Abstract

ABSTRACT In recent years, the legality of reverse payment patent settlement agreements (RPPSAs) in the pharmaceutical industry has become a contentious issue and attracted the attention of antitrust authorities in many countries. It is a sophisticated intersection of patent protection — encouraging research and development in the pharmaceutical industry — and competition enforcement — maintaining fair and effective competition in the relevant market. Given the complexities, there is no unanimous approach adopted to deal with the compatibility of such RPPSAs with antitrust law. As China’s legal and economic context has changed considerably, there will be great possibility that such RPPSAs will also appear in China. However, there has not been an effective anti-monopoly analysis framework established that focuses on regulating such RPPSAs in China. Therefore, this article proposes that China should prepare itself in advance from two perspectives.
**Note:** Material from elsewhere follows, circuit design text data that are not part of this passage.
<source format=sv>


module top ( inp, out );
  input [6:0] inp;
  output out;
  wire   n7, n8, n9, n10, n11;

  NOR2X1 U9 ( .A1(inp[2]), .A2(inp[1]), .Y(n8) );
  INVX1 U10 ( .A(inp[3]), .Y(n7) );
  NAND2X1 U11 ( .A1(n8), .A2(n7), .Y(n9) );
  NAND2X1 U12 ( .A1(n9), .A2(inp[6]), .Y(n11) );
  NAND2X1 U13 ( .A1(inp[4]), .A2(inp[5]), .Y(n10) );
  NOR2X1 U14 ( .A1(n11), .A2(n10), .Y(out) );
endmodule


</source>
On the one hand, a competition inquiry should be conducted in China’s pharmaceutical industry to evaluate the development of RPPSAs; on the other hand, a basic analysis approach should be confirmed in the forthcoming anti-monopoly guidelines for intellectual property rights (IPRs). This article proposes that the anti-monopoly scrutiny should mainly focus on the patent settlement agreements with value transfer from a brand-name drug company to a generic one in exchange for the latter’s commitment to delay market entry. Then, China’s Anti-monopoly Law should be applied differently on the basis of the timing at which the generic drugs are permitted to enter the market. Finally, this article provides some important and typical factors of RPPSAs that should be examined carefully.